Gestern (29.) war ich bereits aus der Sitzung gegangen, als man zum Votum über den Rateauschen Antrag schritt. Ich glaubte, das Votum würde erst am nächsten Tage stattfinden. Es bedarf wohl keiner Erklärung, daß ich für die Conklusionen gestimmt haben würde, die Grevy im Namen der Commission stellte, deren Mitglied und Schreiber zu sein ich die Ehre hatte.
Paris, 30. Jan. 1849.
(gez.) Peter Napoleon Bonaparte.“
— Armand Lefebre, bisher in Karlsruhe, ist nach München versetzt.
— Die Bergpartei hat sich nicht begnügt, das Ministerium in Anklagestand zu setzen, sondern sie hat gestern noch die Einleitung einer parlamentarischen Untersuchung (wofür die Nationalversammlung so eben, Mittags, im Begriff ist, 15 Commissionsglieder zu ernennen) durchgesetzt.

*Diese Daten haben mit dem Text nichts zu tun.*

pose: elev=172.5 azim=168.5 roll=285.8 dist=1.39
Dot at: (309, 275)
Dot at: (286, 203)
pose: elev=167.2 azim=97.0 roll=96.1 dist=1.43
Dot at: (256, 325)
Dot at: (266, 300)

Das wird wieder einen schönen Skandal absetzen.
— Die Abbaye ist mit Gefangenen aller Gattungen überfüllt; ebenso die Conciergerie. Selbst Alton Shee, Stadtgardiens und Mobilgardenoffiziere wurden neuerdings verhaftet.
Die Soldaten kampiren unter Holzschuppen. in dem Invalidenviertel und legen kaum beim Essen das Gewehr aus den Händen. Aus Orleans, Blois etc. führen uns die Eisenbahnen immer neue Truppen zu.
Hr. v. Bugeaud verließ Paris und eilte zur Alpenarmee, um im Falle des Gelingens des Staatsstreichs mit zwei Divisionen die neue Ordnung der Dinge zu schützen und uns den lahmen Heinrich einzukartätschen! Da nun der Streich mißlungen, so herrscht große Bestürzung in allen Sälen des Faubourgs St. Germain.
Nachschrift. So eben nimmt die Polizei beim Maler Perigon die Porträts des Frohsdorfer Königspaares weg. Entsetzlich!
— Die Pariser Arbeiter machen sich bereits über die Januarposse lustig. Sie singen schon die Carmagnole wie folgt:
„Leon Faucher s'était promis
De faire égorger tout Paris!
Mais son coup a manqué,
Grâce à nos canoniers!
(Anspielung auf Guinard, den braven Chef der Stadtartillerie.)
General *** sagte zu seinen Soldaten und Mobilgardisten in der Kaserne Rue de Reuilly (Fauburg St. Antoine), als er die Patronen austheilen ließ: „Kinder! denkt an den Juni und macht keine Gefangene!“ Mit andern Worten: schießt Alles nieder.
— Gourgaud, der neue Oberst der 1. Legion, erläßt an seine Löwen eine Proklamation, in welcher das Wort „Republik“ nicht vorkommt und von der Nothwendigkeit einer starken Regierung mit weiser Freiheit (Lieblingsausdruck Louis Philipps) die Rede ist. Hr. Gourgaud könnte leicht wieder nach St. Helena zurückkehren.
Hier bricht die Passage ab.